Ramirez, the incumbent, reported having $244,688 in cash on hand in the most recent campaign finance reports, said he’s looking forward to running in November. He said he “welcome(s) anybody who wants to introduce ideas into a campaign.”
“Taylor Rehmet showed us that we don’t have to outraise, but we have to at least have enough money to really combat,” Cárdenas said Feb. 12.
While the three Democrats differed slightly in priorities over their campaigns, they broadly supported investing in the county’s infrastructure and re-funding county-run programs that have been trimmed down or eliminated by the commissioners court’s Republican majority.
Cárdenas argued that her career in leadership coaching and education in mechanical engineering honed her critical thinking skills. Her campaign was advised and backed by members of prominent local progressive groups, including the 817 Podcast — a grassroots organization focused on Tarrant County — and See It Name It Fight It, a local organization formed to understand and fight “the ideology of Christian nationalism.”

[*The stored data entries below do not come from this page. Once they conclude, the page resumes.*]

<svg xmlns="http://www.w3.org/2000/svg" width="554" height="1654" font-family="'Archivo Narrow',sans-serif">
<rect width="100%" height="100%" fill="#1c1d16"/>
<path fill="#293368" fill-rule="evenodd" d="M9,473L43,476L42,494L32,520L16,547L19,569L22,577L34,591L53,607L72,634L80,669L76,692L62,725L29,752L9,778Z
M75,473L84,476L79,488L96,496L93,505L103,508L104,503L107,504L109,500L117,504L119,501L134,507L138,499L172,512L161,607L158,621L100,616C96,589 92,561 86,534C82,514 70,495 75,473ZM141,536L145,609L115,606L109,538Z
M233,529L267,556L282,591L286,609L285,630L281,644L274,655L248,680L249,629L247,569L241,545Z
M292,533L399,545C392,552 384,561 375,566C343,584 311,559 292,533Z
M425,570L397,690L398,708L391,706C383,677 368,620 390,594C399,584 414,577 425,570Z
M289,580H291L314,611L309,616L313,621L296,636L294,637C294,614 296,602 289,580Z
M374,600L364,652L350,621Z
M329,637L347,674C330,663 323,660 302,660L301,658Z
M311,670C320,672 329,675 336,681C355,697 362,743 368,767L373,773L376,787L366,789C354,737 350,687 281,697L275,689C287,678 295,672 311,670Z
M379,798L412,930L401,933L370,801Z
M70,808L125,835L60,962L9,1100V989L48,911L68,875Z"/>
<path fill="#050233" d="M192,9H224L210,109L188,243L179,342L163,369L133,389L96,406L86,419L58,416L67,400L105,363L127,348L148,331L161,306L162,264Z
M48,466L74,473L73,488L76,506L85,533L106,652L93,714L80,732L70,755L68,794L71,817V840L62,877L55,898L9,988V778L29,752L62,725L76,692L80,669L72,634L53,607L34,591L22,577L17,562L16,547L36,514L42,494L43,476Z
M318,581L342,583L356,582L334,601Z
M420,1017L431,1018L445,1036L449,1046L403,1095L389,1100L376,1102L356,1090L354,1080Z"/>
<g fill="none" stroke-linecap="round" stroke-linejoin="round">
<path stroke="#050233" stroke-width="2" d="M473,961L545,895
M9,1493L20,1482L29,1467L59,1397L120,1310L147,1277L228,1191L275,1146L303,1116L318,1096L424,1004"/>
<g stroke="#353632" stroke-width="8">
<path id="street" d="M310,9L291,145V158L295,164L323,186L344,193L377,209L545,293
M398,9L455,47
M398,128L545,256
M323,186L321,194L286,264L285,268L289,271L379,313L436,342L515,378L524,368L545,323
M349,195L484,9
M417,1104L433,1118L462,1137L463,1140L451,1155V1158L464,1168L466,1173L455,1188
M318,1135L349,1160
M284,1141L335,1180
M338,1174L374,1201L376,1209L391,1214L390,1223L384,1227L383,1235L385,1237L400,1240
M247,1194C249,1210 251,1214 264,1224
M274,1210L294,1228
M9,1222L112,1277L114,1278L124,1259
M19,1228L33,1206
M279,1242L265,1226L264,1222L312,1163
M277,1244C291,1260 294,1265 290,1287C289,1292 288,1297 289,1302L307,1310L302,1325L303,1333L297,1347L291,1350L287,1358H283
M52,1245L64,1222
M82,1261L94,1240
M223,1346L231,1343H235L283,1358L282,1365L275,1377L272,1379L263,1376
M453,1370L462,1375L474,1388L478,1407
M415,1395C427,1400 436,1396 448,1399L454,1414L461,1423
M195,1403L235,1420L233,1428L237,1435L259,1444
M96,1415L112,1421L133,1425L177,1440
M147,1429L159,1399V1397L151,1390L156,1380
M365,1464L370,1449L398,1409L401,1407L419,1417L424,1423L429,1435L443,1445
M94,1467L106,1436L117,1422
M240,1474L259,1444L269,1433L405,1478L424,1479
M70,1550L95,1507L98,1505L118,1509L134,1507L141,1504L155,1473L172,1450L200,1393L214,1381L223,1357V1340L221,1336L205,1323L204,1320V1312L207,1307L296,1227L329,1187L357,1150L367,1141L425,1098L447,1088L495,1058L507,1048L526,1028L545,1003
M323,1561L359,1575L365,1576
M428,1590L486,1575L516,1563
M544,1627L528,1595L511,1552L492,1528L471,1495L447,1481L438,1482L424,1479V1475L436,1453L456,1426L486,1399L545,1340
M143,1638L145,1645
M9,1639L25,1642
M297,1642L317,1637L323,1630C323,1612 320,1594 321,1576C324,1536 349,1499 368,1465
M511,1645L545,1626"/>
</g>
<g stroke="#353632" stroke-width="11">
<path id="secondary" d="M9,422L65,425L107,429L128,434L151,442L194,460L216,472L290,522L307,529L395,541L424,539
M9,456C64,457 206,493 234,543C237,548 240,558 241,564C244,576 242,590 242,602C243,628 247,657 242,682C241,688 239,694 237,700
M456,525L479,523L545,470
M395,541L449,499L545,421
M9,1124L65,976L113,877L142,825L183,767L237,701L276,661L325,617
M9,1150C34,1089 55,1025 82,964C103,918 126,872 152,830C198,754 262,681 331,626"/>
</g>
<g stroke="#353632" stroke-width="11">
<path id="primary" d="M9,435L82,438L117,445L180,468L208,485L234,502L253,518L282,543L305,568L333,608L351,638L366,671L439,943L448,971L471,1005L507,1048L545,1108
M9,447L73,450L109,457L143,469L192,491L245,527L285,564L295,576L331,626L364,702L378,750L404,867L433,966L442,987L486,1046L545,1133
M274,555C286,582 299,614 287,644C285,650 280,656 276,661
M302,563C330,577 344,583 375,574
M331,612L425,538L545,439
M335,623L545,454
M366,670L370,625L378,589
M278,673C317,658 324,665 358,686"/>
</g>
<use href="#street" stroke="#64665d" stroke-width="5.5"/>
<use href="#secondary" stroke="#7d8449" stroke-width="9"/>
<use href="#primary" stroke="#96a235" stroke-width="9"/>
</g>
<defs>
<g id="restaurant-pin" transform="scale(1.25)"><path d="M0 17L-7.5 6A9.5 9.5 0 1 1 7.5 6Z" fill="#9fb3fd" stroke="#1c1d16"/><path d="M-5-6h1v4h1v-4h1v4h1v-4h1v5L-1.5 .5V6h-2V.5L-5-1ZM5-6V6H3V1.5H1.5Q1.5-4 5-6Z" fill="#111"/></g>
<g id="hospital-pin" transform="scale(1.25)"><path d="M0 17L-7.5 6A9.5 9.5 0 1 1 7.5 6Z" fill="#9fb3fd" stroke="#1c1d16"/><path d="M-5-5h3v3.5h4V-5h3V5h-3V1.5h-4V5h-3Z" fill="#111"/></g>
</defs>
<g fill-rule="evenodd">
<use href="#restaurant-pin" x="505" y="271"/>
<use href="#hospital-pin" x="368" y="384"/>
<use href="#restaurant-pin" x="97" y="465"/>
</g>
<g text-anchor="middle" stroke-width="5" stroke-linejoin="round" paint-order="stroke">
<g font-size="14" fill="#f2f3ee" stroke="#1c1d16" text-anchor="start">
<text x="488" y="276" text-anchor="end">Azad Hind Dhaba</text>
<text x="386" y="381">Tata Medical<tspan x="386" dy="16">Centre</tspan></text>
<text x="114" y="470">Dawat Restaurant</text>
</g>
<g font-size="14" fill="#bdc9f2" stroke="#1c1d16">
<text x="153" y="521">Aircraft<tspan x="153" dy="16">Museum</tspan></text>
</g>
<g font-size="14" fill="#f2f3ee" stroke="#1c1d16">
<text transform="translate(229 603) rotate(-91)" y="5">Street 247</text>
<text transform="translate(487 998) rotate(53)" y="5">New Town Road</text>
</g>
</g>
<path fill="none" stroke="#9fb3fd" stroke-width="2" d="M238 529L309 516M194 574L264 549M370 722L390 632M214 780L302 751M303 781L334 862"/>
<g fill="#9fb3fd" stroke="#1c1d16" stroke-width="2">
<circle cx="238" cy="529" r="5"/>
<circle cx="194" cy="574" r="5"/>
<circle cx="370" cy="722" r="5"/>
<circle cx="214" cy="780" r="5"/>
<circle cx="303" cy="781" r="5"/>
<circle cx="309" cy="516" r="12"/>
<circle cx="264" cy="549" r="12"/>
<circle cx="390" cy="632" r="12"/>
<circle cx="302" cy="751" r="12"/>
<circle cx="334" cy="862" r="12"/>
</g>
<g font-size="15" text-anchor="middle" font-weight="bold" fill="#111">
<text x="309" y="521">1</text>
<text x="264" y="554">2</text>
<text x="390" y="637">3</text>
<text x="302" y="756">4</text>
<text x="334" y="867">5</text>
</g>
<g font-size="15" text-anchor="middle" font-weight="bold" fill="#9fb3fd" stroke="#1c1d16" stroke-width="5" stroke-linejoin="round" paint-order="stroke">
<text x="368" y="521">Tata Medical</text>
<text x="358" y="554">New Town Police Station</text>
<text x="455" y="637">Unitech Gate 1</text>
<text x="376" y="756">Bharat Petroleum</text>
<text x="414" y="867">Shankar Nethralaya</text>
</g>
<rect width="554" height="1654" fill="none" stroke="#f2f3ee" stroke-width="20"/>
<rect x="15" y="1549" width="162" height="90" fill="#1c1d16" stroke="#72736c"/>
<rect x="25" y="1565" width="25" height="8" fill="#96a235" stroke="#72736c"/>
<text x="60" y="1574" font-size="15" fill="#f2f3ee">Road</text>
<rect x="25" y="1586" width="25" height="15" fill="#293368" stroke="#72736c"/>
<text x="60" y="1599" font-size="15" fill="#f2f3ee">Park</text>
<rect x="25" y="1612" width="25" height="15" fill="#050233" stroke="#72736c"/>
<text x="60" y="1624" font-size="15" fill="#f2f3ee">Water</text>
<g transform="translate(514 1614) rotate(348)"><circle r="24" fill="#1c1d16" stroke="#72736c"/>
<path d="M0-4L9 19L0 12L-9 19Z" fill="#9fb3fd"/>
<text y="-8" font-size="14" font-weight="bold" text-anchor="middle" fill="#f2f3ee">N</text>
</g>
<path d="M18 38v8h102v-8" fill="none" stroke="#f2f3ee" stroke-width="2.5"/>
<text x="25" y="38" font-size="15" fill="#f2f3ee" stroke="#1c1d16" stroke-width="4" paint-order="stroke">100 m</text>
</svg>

“A year ago, I started attending commissioners court meetings and seeing absolutely the decision-making that does not lead to good decisions, that doesn’t follow good research practices around decision-making,” Cárdenas said at the Report’s forum.
Changing the court’s culture was also top of mind for the primary candidates, after a year of high-profile, Republican-led changes to Tarrant County, including redistricting precinct maps to better favor the GOP in Precinct 2; cutting voting locations; limiting how many times residents can address commissioners during meetings; and reducing meetings to once a month.
These decisions and others have led to routine party-line votes and arguments flaring up across the dais.
On the campaign trail, Cárdenas said Tarrant County Judge Tim O’Hare’s recent cutting of Democratic commissioners’ office budgets and staff was a catalyst triggering her candidacy. She said she’s watched the court’s Republicans become increasingly divisive over “culture war topics” and partisan issues, and she wants to refocus the court on “the actual functioning of the government.”
Improving northwest Tarrant County’s infrastructure, especially roadways, was another shared priority of the candidates. The county is responsible for constructing, maintaining and repairing roads, particularly in unincorporated areas that lie outside of city limits.
As Fort Worth’s population boom ripples into surrounding cities and unincorporated areas, new subdivisions, schools and stores are quickly filling the once-sprawling ranchland. Increased traffic can now create hourlong logjams like those along Bonds Ranch Road.
All three candidates mentioned that more accountability and transparency are needed in the Tarrant County jail, which has undergone scrutiny for having more than 70 in-custody deaths since 2017.
Cárdenas said her campaign has and will continue to focus on voter engagement, primarily through phone-banking, door-knocking and public events.
“We just have to keep earning people’s trust, proving that what we’re talking about is actually possible if you have the right leaders in place,” she said. “I think sometimes what feels like a progressive agenda feels out of reach, but it’s only out of reach because we don’t have the people on the dais to make those to vote in that way.”